Thursday, December 21, 2023

Enduring Love and a Misleading Title...

 


Science writer Joe and his partner Clarissa are on a picnic while heavy winds drag a huge helium balloon out of its mooring with a kid trapped in its basket. Along with five other strangers, Joe also attempts to rescue him. One of the rescuers dies after falling from a height, and the couple is disturbed by the incident. Trouble starts when another of the fellow rescuers, deeply religious Jed, starts stalking Joe, professing his love for him. Joe gets tormented by Jed's constant shadowing and his wife's reluctance to believe him. Moreover, when the dead man's widow confronts him with a secret, Joe realises that the only way out is to apply what he does for his living—research deep and uncover the hidden layers.

Enduring Love is a 1997 novel written by the British novelist Ian McEwan. The novel is a psychological thriller that is based on de Clérambault's syndrom, a rare and not much known psychological condition where the patient gets infatuated with another person and strongly believes they are in a relationship. The novel also deals with several different themes, like trust, morality, rationality, religion, and the power of perspective to bend reality. The novel is adapted into a movie starring Daniel Craig.

The plot is mostly narrated by the protagonist, Joe, in the first person, while one chapter uses the third person to show the domestic turmoil in his family. A few more chapters, which are letters from Jed, show his perspective and make the reader grasp his complex psyche. The novel is told as the reminiscences of the protagonist from a future time. He lets us know many elements of the story with the benefit of hindsight. It is very rarely that I encounter such an approach, even in novels written in first-person style. The novel contains two appendices at the end. One is a fictional medical report on Jed, and another is a letter from Jed that concludes the novel.

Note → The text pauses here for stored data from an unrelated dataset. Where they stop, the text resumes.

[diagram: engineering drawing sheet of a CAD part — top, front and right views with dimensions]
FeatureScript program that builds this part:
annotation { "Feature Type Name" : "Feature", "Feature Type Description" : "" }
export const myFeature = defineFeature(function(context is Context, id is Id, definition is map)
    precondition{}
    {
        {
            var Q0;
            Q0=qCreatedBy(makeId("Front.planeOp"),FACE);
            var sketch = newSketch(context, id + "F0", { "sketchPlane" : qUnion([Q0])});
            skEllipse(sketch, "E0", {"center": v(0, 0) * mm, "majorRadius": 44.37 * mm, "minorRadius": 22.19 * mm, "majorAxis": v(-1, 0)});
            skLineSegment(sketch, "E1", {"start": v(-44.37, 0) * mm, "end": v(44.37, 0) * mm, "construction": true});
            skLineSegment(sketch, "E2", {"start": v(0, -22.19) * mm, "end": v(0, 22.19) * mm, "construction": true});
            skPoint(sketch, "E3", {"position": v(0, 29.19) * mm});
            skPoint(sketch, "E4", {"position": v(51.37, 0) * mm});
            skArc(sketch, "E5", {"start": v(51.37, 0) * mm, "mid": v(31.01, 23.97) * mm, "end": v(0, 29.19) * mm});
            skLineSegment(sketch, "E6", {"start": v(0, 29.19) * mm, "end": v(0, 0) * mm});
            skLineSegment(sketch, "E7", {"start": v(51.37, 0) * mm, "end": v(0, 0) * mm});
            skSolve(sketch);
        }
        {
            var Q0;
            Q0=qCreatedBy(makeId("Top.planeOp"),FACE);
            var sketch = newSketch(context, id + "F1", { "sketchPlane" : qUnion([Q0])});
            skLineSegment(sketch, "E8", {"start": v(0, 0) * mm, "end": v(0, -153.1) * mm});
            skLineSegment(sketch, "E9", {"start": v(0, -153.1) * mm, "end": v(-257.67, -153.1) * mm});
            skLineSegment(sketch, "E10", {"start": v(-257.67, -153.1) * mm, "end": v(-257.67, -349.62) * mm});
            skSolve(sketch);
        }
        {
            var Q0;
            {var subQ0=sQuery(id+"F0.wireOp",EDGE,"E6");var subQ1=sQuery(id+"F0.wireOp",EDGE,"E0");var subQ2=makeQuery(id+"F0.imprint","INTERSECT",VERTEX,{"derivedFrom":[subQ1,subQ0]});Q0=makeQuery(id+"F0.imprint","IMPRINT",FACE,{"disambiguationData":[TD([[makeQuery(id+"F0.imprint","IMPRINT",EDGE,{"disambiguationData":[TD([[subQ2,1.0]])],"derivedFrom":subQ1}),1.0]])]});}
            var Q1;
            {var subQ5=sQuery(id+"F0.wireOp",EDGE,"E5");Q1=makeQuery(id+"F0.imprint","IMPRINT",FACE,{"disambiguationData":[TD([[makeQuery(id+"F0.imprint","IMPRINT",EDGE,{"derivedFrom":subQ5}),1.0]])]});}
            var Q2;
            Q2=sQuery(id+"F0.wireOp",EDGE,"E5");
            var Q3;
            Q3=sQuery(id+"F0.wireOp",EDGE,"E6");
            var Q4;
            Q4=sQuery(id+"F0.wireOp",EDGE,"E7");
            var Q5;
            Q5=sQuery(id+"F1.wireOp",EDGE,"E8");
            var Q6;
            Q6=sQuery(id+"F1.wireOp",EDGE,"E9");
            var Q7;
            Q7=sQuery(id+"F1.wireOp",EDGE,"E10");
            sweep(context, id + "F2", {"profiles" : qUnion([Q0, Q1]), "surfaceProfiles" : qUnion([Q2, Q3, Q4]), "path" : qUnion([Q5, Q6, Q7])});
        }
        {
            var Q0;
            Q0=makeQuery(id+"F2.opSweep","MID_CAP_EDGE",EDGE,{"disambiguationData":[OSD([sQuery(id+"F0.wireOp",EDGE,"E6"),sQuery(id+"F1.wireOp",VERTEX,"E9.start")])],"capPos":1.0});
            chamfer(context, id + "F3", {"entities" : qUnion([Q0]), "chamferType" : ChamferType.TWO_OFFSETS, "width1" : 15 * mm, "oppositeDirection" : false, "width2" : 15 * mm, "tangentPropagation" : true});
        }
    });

Joe, who is a writer of science books and articles, is portrayed as a rationalist who is very particular about perfect knowledge of things that concern him and is ready to deep dive into researching them. As a contrast, we find Jed, who is extremely religious and interprets each experience as a sign from his God. It is this aspect of Jed that causes deep disturbance to Joe. I believe if Jed were a more rational man, Joe would act more tolerant of his advances and may not even consider him a freak from the outset.

Joe recounts his tale like a thesis or a scientific paper. He never tells the story straight, as it is. To reach a point, we find that he uses the most convoluted route. He gives detailed descriptions of the surroundings, jumps back into the past and sometimes briefly into the future, tries to pry into the minds of others, explains certain nuances, and then, when you least expect it, slams you brutally with the plot. This strategy used by the author has an enormous impact on the plot. Before something eventful happens, you are given a few clues, you get to comprehend its enormity, and then the event is withheld from you ominously, to the point that you literally dread it by the time it arrives.

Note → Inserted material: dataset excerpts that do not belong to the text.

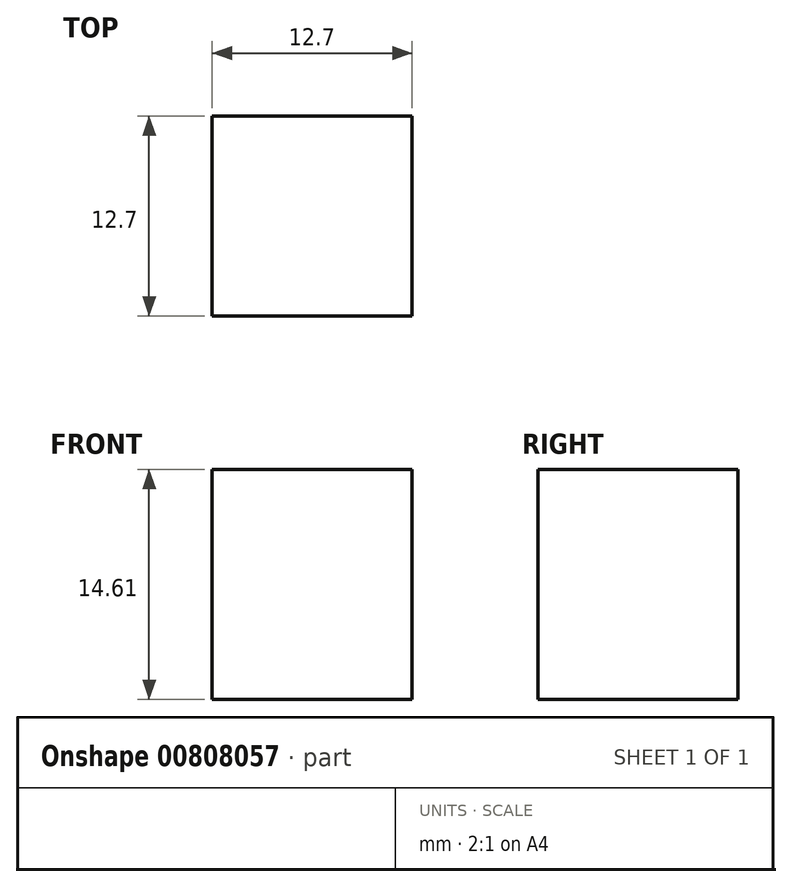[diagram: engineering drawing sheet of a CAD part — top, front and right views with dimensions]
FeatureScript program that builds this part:
annotation { "Feature Type Name" : "Feature", "Feature Type Description" : "" }
export const myFeature = defineFeature(function(context is Context, id is Id, definition is map)
    precondition{}
    {
        {
            var Q0;
            Q0=qCreatedBy(makeId("Top.planeOp"),FACE);
            var sketch = newSketch(context, id + "F0", { "sketchPlane" : qUnion([Q0])});
            skLineSegment(sketch, "E0.bottom", {"start": v(0, 0) * mm, "end": v(25.4, 0) * mm});
            skLineSegment(sketch, "E0.top", {"start": v(0, 25.4) * mm, "end": v(25.4, 25.4) * mm});
            skLineSegment(sketch, "E0.left", {"start": v(0, 0) * mm, "end": v(0, 25.4) * mm});
            skLineSegment(sketch, "E0.right", {"start": v(25.4, 0) * mm, "end": v(25.4, 25.4) * mm});
            skSolve(sketch);
        }
        {
            var Q0;
            Q0=makeQuery(id+"F0.imprint","IMPRINT",FACE,{"disambiguationData":[TD([[makeQuery(id+"F0.imprint","IMPRINT",EDGE,{"derivedFrom":sQuery(id+"F0.wireOp",EDGE,"E0.bottom")}),1.0]])]});
            extrude(context, id + "F1", {"entities" : qUnion([Q0]), "depth" : 29.2 * mm, "offsetDistance" : 25.4 * mm});
        }
        {
            var Q0;
            Q0=makeQuery(id+"F1.opExtrude","SWEPT_BODY",BODY,{"disambiguationData":[OSD([sQuery(id+"F0.wireOp",EDGE,"E0.bottom"),sQuery(id+"F0.wireOp",EDGE,"E0.top"),sQuery(id+"F0.wireOp",EDGE,"E0.left"),sQuery(id+"F0.wireOp",EDGE,"E0.right")])]});
            var Q1;
            Q1=qCreatedBy(makeId("Origin.pointOp"),VERTEX);
            transform(context, id + "F2", {"entities" : qUnion([Q0]), "transformType" : TransformType.SCALE_UNIFORMLY, "scale" : .5, "scalePoint" : qUnion([Q1]), "makeCopy" : false});
        }
    });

The novel also deals with the idea of perspective, about how the same event will be viewed, remembered, and retold by different people in a very disparate manner. For example, after the opening of the balloon accident, one of the best openings I ever read in a novel, it is mentioned that no one could remember who dropped the rope first. Everyone insists that someone else dropped first. After another important scene in a restaurant, when the police ask some questions about the dish each of them had for lunch and the order, we find that even the flavours of ice creams aren't matching.

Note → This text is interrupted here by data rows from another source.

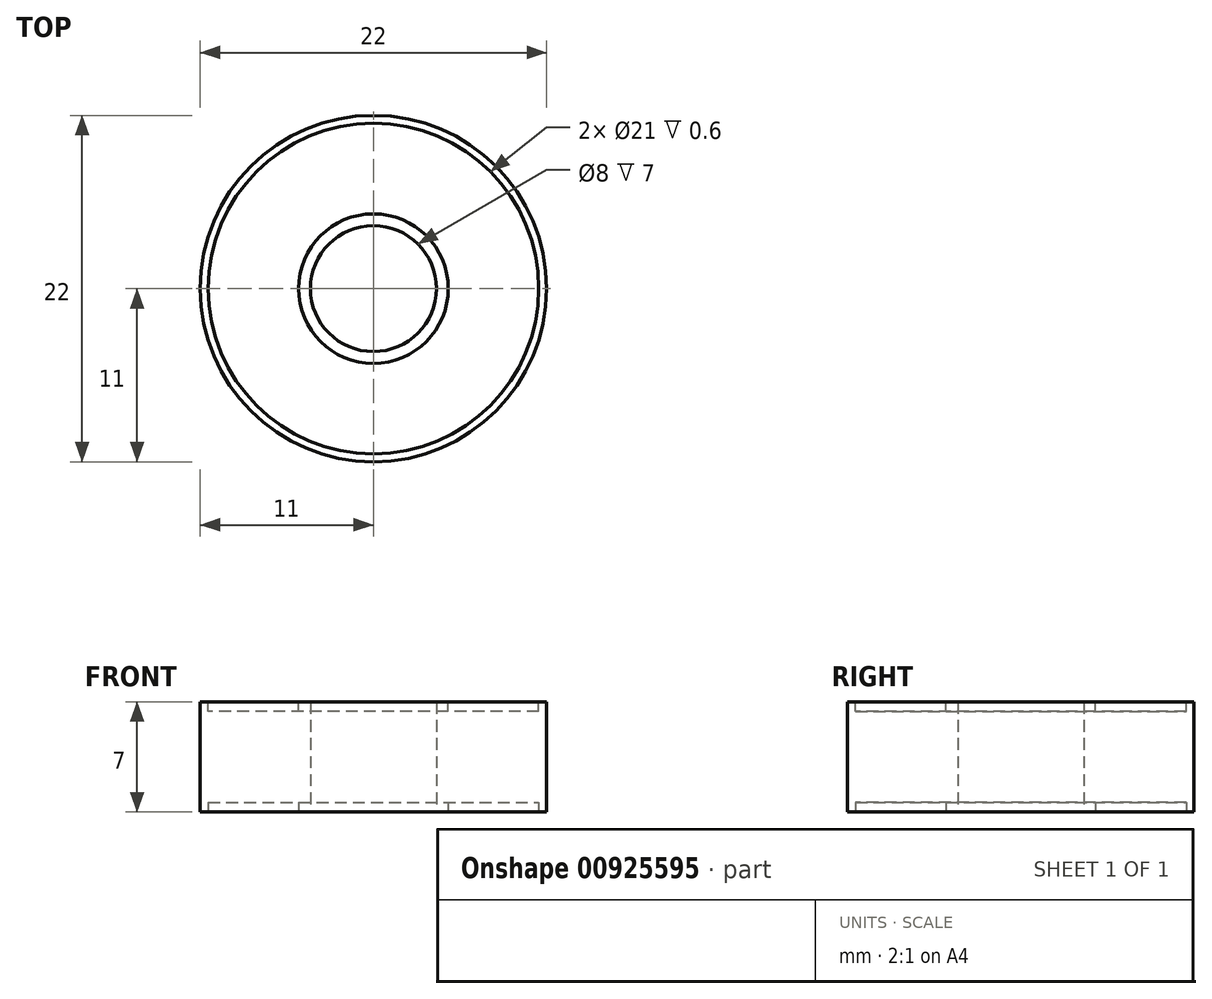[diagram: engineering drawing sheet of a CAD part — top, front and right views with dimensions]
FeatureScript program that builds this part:
annotation { "Feature Type Name" : "Feature", "Feature Type Description" : "" }
export const myFeature = defineFeature(function(context is Context, id is Id, definition is map)
    precondition{}
    {
        {
            var Q0;
            Q0=qCreatedBy(makeId("Top.planeOp"),FACE);
            var sketch = newSketch(context, id + "F0", { "sketchPlane" : qUnion([Q0])});
            skCircle(sketch, "E0", {"center": v(0, 0) * mm, "radius": 11 * mm});
            skCircle(sketch, "E1", {"center": v(0, 0) * mm, "radius": 4 * mm});
            skSolve(sketch);
        }
        {
            var Q0;
            Q0 = qSketchRegion(id + "F0", true);
            extrude(context, id + "F1", {"entities" : qUnion([Q0]), "depth" : 7 * mm, "offsetDistance" : 25 * mm});
        }
        {
            var Q0;
            Q0=makeQuery(id+"F1.opExtrude","CAP_FACE",FACE,{"disambiguationData":[OSD([sQuery(id+"F0.wireOp",EDGE,"E0"),sQuery(id+"F0.wireOp",EDGE,"E1")])],"isStart":false});
            var sketch = newSketch(context, id + "F2", { "sketchPlane" : qUnion([Q0])});
            skCircle(sketch, "E2", {"center": v(0, 0) * mm, "radius": 4.75 * mm});
            skCircle(sketch, "E3", {"center": v(0, 0) * mm, "radius": 10.5 * mm});
            skSolve(sketch);
        }
        {
            var Q0;
            Q0 = qSketchRegion(id + "F2", true);
            extrude(context, id + "F3", {"entities" : qUnion([Q0]), "operationType" : NewBodyOperationType.REMOVE, "oppositeDirection" : true, "depth" : .6 * mm, "offsetDistance" : 25 * mm});
        }
        {
            var Q0;
            Q0=makeQuery(id+"F1.opExtrude","CAP_FACE",FACE,{"disambiguationData":[OSD([sQuery(id+"F0.wireOp",EDGE,"E0"),sQuery(id+"F0.wireOp",EDGE,"E1")])],"isStart":true});
            var sketch = newSketch(context, id + "F4", { "sketchPlane" : qUnion([Q0])});
            skCircle(sketch, "E4", {"center": v(0, 0) * mm, "radius": 4.75 * mm});
            skCircle(sketch, "E5", {"center": v(0, 0) * mm, "radius": 10.5 * mm});
            skSolve(sketch);
        }
        {
            var Q0;
            Q0 = qSketchRegion(id + "F4", true);
            extrude(context, id + "F5", {"entities" : qUnion([Q0]), "operationType" : NewBodyOperationType.REMOVE, "oppositeDirection" : true, "depth" : .6 * mm, "offsetDistance" : 25 * mm});
        }
    });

The title of the novel Enduring Love may denote only one of the three love affairs recounted in it. The love between Joe and Clarissa, which starts out as a strong relationship, smashes into the waves of the obstacles placed by Jed. We find the unwinding of trust and confidence in each other, causing a deep wound in it, and with every hurdle, it only deepens. Similarly, the second relationship between Logan, who dies in the balloon accident, and his wife Jean goes for a tumble when Jean finds a picnic basket and a scarf inside his car posthumously. She suspects that her husband has an affair, and he joined the rescuers to show off to her, ultimately resulting in his demise.

The third affair, which I believe is the only enduring one in the plot, is Jed's love for Joe, for which he doesn't have any boundaries or an issue of trust. He earnestly believes that it is reciprocated by Joe, and he never considers any attempts that Joe makes to push him out of his life. When we read the title, we believe that it is a positive and wholesome one, only to realise after the end that the enduring love portrayed in the novel is a toxic one that crashed and shattered the lives of its characters.